Last night, just before I went to sleep, I reread “Freedom from Bondage” for the umpteenth time. What a great story. No wonder I have been compelled to read it so many times. Here is a woman, who wrote so many things I could identify with. Her drinking and alcoholism, of course, but so many other things. Right off the bat, she says about herself that she never did react normally in an emotional situation. The minute I read that, I knew that I never did either. I mean, how many irrational fears did I experience?. How many times did I fly off the handle for the tiniest reason? How many conclusions did I draw, which had no foundation in reality? How many times did I rationalize my actions with how many stupid excuses? How often did I see myself as the victim of everyone else? And how paranoid was I, when I finally did come to this program?

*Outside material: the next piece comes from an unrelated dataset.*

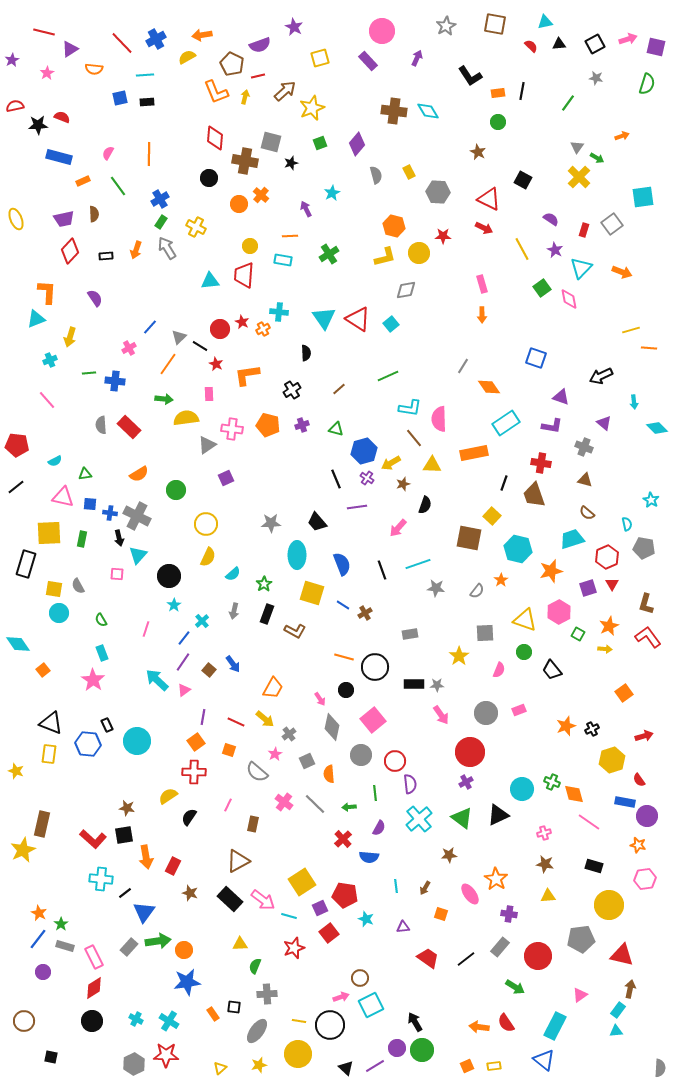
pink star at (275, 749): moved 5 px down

She hit the nail right on the head.
And, right up front she talked about her growing up in a manner, where she now was able to see the cause of her real problems. She says that she knew that doctors might say that she was the product of her environment and the things which were done to her growing up. However, she realized that AA would tell her that her problem was really how she reacted to her cicrcumstances. Eighth step.
Her description of her deepest resentment and its solution is classic. I always am drawn back to the steps she took in order to get herself into the sunlight of the spirit. It always reminds me of my sponsor’s question of me; to what lengths was I willing to go to stay sober? Talk about having a spiritual awakening as the result of these steps; here it is so well drawn out.
But, what I was thinking about was her closing. No matter what my wants might have been, I really didn’t know what I wanted. What I really knew is what I didn’t want. But “want” was my middle name. I wanted things which I thought would make me happy. Like her, I wanted success and money. But, like her, I found none of this or other baubles could fill that hole in my center. For that there was only alcohol. There was a time, when the ache of that void would be calmed by alcohol’s release. Then came the time, when alcohol only made it worse. It became the pain and chained me to it. Like her, I didn’t know what would fill that emptiness. Like her, I didn’t know it was God.
Then she concludes that she doesn’t always get what she wants in this program, but that she always gets what she needs. And when she gets what she needs, she always finds that’s what she wanted all along. Me too. The restoration to sanity. I don’t need a drink. Like her, I have God and the program and the help of so many people, just like me.